REQUIREMENT:
Starting at the line that contains "Note that in" and continuing through the end of the records, write those lines out again with "acting_user" changed to "current_user" and nothing else altered.

INFORMATION SUPPLIED:
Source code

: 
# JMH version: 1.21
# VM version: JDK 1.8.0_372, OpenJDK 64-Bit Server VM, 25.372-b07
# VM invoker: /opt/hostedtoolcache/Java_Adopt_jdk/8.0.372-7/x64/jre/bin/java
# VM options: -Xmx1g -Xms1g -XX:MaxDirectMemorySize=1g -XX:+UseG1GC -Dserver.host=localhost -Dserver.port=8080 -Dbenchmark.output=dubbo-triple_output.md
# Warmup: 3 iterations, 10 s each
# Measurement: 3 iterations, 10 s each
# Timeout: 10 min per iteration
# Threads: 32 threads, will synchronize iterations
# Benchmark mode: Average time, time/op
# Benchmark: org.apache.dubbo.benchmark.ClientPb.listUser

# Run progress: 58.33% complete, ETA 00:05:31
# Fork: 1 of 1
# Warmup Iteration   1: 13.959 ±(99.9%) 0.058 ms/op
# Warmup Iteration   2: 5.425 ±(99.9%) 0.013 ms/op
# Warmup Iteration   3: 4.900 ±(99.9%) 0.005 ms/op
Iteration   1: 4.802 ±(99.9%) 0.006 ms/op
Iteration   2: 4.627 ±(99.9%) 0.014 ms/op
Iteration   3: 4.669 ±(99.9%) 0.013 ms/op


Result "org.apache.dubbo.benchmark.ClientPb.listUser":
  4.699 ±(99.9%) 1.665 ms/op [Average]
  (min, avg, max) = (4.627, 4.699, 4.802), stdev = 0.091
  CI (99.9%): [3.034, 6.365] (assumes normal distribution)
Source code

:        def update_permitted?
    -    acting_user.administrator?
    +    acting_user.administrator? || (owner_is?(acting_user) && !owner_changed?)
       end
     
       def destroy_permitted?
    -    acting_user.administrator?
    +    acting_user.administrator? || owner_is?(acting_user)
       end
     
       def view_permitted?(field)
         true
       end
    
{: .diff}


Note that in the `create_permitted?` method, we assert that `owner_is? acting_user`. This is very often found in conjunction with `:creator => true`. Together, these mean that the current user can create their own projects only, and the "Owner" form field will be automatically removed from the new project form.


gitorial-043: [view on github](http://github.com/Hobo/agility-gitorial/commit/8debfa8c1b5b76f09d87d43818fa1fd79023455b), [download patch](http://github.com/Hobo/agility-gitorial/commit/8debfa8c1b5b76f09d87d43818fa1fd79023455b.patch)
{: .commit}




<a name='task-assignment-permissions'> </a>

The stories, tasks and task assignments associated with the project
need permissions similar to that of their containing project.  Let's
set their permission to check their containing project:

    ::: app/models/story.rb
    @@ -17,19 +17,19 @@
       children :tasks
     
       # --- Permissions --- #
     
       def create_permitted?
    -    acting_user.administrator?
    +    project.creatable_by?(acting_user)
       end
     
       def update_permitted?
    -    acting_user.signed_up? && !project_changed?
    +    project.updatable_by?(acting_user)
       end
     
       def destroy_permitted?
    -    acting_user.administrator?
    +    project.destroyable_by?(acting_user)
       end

RESULT OF THE EXERCISE:
Note that in the `create_permitted?` method, we assert that `owner_is? current_user`. This is very often found in conjunction with `:creator => true`. Together, these mean that the current user can create their own projects only, and the "Owner" form field will be automatically removed from the new project form.


gitorial-043: [view on github](http://github.com/Hobo/agility-gitorial/commit/8debfa8c1b5b76f09d87d43818fa1fd79023455b), [download patch](http://github.com/Hobo/agility-gitorial/commit/8debfa8c1b5b76f09d87d43818fa1fd79023455b.patch)
{: .commit}




<a name='task-assignment-permissions'> </a>

The stories, tasks and task assignments associated with the project
need permissions similar to that of their containing project.  Let's
set their permission to check their containing project:

    ::: app/models/story.rb
    @@ -17,19 +17,19 @@
       children :tasks
     
       # --- Permissions --- #
     
       def create_permitted?
    -    current_user.administrator?
    +    project.creatable_by?(current_user)
       end
     
       def update_permitted?
    -    current_user.signed_up? && !project_changed?
    +    project.updatable_by?(current_user)
       end
     
       def destroy_permitted?
    -    current_user.administrator?
    +    project.destroyable_by?(current_user)
       end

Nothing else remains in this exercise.